Further on, Zuckerberg wrote that Facebook removes content that it actually determines is inciting violence, instead of just hiding them as Twitter did. Over the weekend, as protestors faced violent escalation from the police, Trump claimed that the protests were organized by ANTIFA and that he would label the group as a terrorist organization. He also retweeted a message that reads, “This isn’t going to stop until the good guys are willing to use overwhelming force against the bad guys.”
The debate around how social media platforms should moderate the content it publishes was renewed last week when Twitter fact-checked one of Trump’s tweets about mail-in voting fraud. The move was a part of a new policy Twitter put in place on May 11th, and it was the first of Trump’s tweets to receive a fact-checking label for misinformation. Facebook took a different view of Twitter’s decision on this, too. “I don’t think that Facebook or internet platforms in general should be arbiters of truth,” said Zuckerberg in an interview.

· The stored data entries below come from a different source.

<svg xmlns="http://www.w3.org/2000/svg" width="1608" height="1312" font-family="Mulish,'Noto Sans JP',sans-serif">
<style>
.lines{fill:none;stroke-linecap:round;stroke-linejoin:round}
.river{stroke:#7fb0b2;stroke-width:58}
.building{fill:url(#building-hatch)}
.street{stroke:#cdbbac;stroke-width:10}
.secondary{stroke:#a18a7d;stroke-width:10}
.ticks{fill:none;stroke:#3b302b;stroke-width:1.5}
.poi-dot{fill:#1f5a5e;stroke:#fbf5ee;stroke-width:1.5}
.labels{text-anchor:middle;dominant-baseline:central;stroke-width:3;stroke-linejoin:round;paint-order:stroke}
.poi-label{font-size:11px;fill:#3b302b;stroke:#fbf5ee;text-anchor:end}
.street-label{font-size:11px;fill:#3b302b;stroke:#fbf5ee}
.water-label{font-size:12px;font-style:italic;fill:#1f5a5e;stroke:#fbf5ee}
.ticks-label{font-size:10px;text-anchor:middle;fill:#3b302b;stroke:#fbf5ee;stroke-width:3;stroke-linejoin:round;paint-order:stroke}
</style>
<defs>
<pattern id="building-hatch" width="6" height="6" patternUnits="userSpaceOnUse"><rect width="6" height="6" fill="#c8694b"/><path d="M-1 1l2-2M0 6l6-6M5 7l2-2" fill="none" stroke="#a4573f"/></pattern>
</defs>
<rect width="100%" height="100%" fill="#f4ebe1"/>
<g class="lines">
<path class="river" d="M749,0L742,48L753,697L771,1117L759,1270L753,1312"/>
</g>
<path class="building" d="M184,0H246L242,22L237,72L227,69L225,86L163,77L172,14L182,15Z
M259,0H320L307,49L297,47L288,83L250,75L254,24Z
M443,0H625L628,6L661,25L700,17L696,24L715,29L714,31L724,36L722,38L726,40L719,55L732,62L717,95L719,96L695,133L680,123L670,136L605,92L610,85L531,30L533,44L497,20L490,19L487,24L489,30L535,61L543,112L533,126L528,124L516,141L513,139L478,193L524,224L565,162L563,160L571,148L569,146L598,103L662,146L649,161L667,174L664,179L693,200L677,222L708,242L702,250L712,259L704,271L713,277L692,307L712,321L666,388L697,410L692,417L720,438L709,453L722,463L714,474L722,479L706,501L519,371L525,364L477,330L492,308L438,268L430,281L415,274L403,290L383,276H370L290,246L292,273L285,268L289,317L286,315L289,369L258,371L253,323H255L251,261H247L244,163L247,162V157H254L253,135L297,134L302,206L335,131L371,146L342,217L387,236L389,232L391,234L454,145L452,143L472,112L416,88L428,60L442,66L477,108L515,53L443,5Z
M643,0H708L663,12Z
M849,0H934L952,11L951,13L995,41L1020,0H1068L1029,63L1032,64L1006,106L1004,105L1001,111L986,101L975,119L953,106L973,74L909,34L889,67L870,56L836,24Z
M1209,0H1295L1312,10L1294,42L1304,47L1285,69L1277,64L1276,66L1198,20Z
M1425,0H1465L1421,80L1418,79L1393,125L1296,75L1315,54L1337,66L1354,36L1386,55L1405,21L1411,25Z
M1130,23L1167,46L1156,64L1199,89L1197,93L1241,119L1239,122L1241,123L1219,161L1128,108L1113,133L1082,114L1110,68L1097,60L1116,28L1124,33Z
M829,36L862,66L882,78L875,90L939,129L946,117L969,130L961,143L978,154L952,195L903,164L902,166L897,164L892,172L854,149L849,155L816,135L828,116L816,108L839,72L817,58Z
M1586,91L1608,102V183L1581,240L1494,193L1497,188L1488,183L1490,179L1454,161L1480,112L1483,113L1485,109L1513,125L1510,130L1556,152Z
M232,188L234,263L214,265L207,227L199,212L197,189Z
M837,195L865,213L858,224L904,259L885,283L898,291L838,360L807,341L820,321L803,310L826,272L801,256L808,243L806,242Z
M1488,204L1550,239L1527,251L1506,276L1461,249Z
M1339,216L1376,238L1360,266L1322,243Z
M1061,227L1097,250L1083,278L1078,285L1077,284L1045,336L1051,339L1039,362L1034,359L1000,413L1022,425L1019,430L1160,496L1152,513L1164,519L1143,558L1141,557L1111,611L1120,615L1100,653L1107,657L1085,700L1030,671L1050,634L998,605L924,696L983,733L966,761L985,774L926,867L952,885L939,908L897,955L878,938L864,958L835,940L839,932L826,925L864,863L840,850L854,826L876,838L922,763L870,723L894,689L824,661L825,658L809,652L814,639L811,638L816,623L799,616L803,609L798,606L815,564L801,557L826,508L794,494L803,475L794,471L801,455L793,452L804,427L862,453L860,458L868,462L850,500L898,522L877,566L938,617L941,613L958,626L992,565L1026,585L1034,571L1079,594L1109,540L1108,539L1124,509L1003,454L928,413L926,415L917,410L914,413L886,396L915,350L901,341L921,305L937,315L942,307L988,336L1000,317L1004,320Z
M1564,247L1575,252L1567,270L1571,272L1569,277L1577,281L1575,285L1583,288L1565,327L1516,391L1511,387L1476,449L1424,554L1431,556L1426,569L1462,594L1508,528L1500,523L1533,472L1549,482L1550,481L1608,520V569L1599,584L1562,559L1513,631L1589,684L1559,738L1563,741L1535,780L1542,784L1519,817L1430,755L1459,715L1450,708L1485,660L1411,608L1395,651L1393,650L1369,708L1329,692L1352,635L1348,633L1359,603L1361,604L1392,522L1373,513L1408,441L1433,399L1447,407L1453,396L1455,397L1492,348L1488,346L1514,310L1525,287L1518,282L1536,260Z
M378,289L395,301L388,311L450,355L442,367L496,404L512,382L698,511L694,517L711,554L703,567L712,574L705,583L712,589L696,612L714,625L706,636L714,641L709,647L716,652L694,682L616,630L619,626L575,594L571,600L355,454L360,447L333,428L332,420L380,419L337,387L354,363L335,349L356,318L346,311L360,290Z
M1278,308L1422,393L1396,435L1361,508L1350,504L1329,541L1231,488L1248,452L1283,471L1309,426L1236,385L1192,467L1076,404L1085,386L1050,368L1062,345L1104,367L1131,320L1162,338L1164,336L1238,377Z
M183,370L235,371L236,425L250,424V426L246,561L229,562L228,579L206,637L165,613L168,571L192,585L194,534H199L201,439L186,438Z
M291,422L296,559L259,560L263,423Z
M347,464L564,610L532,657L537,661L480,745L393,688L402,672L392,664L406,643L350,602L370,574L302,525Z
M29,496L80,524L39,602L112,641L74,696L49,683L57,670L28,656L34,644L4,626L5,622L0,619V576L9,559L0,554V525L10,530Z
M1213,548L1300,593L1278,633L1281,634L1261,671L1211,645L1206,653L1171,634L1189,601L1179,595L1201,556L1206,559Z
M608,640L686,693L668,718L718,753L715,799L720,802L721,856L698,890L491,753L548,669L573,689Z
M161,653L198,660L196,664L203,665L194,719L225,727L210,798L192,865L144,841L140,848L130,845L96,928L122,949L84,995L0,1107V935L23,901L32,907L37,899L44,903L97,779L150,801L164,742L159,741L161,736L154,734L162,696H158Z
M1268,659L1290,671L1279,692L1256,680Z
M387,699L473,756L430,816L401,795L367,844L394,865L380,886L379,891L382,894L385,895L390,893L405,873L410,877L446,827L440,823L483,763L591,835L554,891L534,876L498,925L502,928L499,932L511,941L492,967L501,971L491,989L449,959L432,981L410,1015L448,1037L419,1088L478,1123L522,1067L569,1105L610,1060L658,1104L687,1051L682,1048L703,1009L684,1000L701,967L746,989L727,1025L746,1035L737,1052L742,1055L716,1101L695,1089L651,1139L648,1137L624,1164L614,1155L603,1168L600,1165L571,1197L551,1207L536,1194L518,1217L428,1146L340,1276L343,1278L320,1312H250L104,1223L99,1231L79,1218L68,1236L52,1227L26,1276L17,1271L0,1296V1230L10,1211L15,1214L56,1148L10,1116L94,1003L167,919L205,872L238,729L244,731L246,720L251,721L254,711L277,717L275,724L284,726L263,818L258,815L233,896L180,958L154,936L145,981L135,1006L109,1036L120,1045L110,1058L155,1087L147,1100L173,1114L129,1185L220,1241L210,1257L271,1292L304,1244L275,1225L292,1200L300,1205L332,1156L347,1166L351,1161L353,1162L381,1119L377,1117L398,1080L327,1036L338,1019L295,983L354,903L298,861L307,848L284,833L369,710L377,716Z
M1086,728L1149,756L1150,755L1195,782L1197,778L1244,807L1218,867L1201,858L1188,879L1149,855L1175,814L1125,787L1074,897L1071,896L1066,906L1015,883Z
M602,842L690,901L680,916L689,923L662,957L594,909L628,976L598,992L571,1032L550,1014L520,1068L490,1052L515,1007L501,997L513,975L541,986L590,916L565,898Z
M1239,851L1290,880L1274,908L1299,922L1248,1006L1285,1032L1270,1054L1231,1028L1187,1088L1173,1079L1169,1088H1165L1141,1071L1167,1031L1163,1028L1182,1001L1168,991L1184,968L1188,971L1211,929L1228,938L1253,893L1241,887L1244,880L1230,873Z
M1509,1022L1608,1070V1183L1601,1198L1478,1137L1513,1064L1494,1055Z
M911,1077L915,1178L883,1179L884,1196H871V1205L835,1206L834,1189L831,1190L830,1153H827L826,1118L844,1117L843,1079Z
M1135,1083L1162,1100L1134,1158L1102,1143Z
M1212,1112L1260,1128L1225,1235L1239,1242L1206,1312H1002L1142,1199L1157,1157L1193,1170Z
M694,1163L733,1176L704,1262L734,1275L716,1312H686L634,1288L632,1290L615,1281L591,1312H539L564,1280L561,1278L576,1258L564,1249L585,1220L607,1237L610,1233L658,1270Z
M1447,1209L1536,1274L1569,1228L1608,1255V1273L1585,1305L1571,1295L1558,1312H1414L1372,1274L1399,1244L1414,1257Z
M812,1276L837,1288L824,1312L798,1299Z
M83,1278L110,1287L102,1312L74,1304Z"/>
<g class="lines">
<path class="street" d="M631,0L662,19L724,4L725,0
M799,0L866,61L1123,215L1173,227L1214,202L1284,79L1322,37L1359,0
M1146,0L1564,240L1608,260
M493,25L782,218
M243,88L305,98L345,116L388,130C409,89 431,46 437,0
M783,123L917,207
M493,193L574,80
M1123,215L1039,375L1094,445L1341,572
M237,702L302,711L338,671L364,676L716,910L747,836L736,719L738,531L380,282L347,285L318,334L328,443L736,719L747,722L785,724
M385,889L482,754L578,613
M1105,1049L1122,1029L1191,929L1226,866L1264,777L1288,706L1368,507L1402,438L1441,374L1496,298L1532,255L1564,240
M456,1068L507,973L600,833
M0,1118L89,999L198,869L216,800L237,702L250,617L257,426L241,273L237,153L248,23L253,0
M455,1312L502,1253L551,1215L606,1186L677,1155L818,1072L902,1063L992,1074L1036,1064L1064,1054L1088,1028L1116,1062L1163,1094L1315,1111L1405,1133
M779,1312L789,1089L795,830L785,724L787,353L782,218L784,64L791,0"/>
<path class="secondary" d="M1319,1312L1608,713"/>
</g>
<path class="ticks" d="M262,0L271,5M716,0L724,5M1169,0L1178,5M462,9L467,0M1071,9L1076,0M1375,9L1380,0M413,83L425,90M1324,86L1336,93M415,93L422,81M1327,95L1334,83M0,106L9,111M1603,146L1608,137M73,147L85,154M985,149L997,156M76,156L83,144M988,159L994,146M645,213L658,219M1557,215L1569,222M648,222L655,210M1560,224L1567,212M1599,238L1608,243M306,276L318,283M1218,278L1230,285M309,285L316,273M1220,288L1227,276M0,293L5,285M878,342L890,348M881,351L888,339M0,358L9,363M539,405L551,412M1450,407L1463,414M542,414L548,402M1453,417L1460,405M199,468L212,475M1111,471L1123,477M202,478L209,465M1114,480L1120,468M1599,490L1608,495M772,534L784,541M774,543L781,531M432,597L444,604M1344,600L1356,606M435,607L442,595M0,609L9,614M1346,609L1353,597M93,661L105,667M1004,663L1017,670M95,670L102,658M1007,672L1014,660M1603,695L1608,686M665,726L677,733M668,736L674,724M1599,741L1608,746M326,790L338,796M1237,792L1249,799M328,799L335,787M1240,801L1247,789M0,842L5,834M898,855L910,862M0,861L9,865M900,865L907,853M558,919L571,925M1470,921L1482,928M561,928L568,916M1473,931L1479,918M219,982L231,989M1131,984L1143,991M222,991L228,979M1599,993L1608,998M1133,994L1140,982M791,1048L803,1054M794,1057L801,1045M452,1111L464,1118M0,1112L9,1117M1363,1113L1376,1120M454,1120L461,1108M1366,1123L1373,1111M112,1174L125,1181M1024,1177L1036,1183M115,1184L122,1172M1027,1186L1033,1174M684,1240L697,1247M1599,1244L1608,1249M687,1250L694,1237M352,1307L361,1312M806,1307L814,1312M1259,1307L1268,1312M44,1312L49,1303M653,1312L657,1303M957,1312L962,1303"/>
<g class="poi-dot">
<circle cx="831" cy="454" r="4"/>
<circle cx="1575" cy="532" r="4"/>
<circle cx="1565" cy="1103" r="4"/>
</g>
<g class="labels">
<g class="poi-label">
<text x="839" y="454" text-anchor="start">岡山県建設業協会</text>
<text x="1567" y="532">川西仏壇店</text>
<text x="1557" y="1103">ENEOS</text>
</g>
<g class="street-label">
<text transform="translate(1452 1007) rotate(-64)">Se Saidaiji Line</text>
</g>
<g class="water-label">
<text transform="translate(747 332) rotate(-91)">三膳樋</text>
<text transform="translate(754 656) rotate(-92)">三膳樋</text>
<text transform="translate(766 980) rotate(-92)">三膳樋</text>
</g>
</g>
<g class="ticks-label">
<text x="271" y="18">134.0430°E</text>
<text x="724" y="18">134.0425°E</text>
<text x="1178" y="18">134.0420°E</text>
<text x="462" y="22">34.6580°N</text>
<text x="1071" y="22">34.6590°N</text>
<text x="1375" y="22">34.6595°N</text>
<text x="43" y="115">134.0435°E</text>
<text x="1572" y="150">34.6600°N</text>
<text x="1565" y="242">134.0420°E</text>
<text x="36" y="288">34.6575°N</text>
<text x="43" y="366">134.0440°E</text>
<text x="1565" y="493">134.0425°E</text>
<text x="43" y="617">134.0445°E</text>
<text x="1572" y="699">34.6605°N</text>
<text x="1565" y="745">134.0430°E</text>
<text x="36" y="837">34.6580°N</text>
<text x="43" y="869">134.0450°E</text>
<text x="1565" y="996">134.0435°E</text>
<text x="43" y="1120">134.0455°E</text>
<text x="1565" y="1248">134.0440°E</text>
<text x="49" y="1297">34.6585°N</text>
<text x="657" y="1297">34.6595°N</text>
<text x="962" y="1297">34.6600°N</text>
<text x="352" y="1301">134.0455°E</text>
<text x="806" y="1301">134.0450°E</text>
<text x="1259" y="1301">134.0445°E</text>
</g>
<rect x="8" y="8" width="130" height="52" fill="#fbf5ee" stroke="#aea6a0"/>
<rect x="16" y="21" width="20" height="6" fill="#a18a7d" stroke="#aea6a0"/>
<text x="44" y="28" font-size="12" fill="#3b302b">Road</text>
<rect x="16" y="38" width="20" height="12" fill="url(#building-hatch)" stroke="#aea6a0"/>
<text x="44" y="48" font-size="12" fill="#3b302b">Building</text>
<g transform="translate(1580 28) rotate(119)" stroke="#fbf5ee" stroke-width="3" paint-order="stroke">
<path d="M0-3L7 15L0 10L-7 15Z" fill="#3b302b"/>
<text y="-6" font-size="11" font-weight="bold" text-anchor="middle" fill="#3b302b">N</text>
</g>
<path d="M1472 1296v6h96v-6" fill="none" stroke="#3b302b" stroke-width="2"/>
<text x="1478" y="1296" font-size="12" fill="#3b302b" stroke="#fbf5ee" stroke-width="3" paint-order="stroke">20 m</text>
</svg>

The NYT reports that Zuckerberg has moved his weekly employee meeting up from Thursday to Tuesday, so that employees will have a chance to discuss Facebook’s policy on what counts as protected speech. As protests decrying the police killings of unarmed Black people continue, social media platforms will have to decide whether to provide a platform to posts that could lead to more violence against the Black community.